If there is one thing that troubles processor architects right now, it's working out how many cores they should stick on a die. The number of transistors they can plant on a chip doubles every two years and there's no sign of that supply running dry in the next five years.
What's the problem? Just take the processor core you have already and then step and repeat it across the die. It's worked for graphics processors.
Unfortunately, only some software parallelises so well that it will spread across many cores. Many times, the overhead of distributing the work outweighs the advantage you get from running the code in parallel. This, in effect, is the modification that Gene Amdahl made to his eponymous law of performance in computers.
In its most basic form, Amdahl's Law says it's only worth speeding up things that you do a lot. Big, nested loops are good targets. Lots of branching straight-line code? Not worth the effort. With parallel processors, if you can spread the work of loops over many of them, you see a speed-up. But there is a limit governed by how much code you need to run on just one processor.
In a paper published in this month's IEEE Computer, a pair of researchers from the University of Winsconsin-Madison - one of whom has now moved to Google - has attempted to extend Amdahl's Law to the world of multicore processors where you do not necessarily make all the processors the same size.
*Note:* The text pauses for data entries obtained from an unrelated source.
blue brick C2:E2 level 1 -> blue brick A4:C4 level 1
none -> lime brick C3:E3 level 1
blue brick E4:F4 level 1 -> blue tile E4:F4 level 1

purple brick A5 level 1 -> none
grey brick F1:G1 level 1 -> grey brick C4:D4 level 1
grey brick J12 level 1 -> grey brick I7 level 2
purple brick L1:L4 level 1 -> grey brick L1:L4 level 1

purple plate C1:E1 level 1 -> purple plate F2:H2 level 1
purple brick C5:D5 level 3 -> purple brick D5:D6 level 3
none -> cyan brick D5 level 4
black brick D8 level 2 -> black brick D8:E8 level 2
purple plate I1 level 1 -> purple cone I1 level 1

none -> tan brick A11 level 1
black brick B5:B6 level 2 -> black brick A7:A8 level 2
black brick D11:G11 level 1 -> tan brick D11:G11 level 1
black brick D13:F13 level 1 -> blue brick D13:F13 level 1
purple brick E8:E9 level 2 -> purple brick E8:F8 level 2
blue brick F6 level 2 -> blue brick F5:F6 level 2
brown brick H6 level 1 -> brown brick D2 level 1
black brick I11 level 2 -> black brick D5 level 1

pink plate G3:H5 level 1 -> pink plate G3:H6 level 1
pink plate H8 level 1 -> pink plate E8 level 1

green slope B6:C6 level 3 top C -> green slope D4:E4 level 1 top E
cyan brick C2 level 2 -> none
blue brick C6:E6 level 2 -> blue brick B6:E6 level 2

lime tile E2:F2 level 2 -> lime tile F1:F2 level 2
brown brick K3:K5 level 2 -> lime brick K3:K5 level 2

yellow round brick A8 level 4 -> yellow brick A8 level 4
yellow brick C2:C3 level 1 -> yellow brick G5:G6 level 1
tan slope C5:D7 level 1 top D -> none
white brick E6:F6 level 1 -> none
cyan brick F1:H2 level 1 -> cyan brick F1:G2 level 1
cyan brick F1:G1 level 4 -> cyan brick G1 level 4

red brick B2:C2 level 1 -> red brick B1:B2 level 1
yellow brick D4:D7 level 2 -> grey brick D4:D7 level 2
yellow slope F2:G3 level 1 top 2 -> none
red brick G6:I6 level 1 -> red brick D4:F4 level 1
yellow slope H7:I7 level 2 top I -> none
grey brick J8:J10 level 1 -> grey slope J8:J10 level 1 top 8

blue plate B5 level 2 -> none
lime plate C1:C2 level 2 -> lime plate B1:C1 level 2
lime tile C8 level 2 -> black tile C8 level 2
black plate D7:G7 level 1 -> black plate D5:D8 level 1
Up to now, most of this kind of spreadsheet-based performance estimation has concentrated on what happens if you make all of the processors the same. Last year at the Design Automation Conference in San Diego, Intel's Shekhar Borkar, looked at the trade-offs facing the company as it looks at the possibility of moving from four to eight and sixteen-core chips to designs in the next decade that could support thousands of on-chip processors.
Borkar cited Pollack's Rule, which says the performance increase of a processor is roughly proportional to the square root of the increase in its complexity. Put another way, if you double the number of transistors in a processor, the chances are that you will only get a speedup of about 40 per cent.
In this environment, having lots of fairly simple cores looks to be the favourite option. But, power becomes a big, big problem. Borkar noted that simply sticking slavishly to this plan would have a devastating impact on power consumption, because all of the energy is used to support the interconnect that feeds all the processors.
Using 100 much more complex, bigger cores would bring the power needed for the mesh down by a factor of ten to just 15W. "What we need is a really careful balance," he said. "Just because we can integrate thousands of cores, don’t get carried away and implement a thousand cores."
Tilera's Anant Agarwal defined his own version of Pollack's Rule: the Kill Rule. This says: "A resource in a core must be increased in area only if the core’s performance improvement is at least proportional to the core’s area increase."
Agarwal reckoned that dual-issue superscalar processors will become the norm as they largely satisfy his Kill rule, although there is a broad spread of those designs. A complex dual-issue architecture might need 15 million transistors, including cache. The simpler designs offered by companies such as ARM and MIPS Technologies, which rely more on the compiler’s ability to schedule instructions effectively, might be squeezed into a 5 million transistor block.
The argument from Mark Hill and Michael Marty from the work at Winsconsin-Madison is that you can do it all. With enough transistors to play with, you can have some brainiac superpipelined, superscalar monster that gets to work on all the straight-line code and have lots of smaller, simpler processors get on with the parallelisable stuff.
They show, for a very large array, the monster-plus-servants approach shows reasonable acceleration for code that is 90 per cent or more parallelisable and certainly performs better than the situation where all cores are equal.
There is a warning here. This assumes that your only constraint is the number of transistors. It doesn't take account of interconnect overhead or power consumption. But it's a result that tends to vindicate the asymmetric design of the modern PC if you start to use the GPU for acceleration.
Where the gains could be greater is in the idea of a reconfigurable array. The idea is that you make a monster processor out of lots of little ones. The speedups on this look great. Then again, given that nobody knows how to make this kind of machine, you would hope so.
The problem is that big processors are not made out of little ones. It's more that, inside every monster processor there is a little one and a chunk of stuff that tries valiantly to keep shoving data through that processor. You can't easily turn processors into prediction and speculation units, at least not with current architectures.
Hill and Marty argue that, despite this, it is a result that is worth closer inspection. What if you could reorganise processors to act as speculation units? Or maybe come up with new architectures that can be split apart and recombined as needed? There is one architecture that looks as though it could be a contender for a separable architecture: this is the TRIPS processor out of the University of Texas. It starts out as an array of processors with an instruction-scheduling scheme that pulls them into virtual machine.
TRIPS calls for a change to software compilation. You also have the work on speculative compilers such as Codeplay's Sieve-C, which runs on regular combinations of PC processors and GPUs. This is designed to work on parallelisable code - it expands the amount of software that can be run in parallel by allowing it to make mistakes and then fixing them afterwards. This kind of strategy might be used to have all the speculation work performed in today's monster processors done in software on a bunch of simple processors.
There are no ready answers, but Hill and Marty have indicated some areas where it might be worth computer architects looking, just as long as the performance predictions aren't completely knackered the minute you invoke power consumption or interconnect overhead.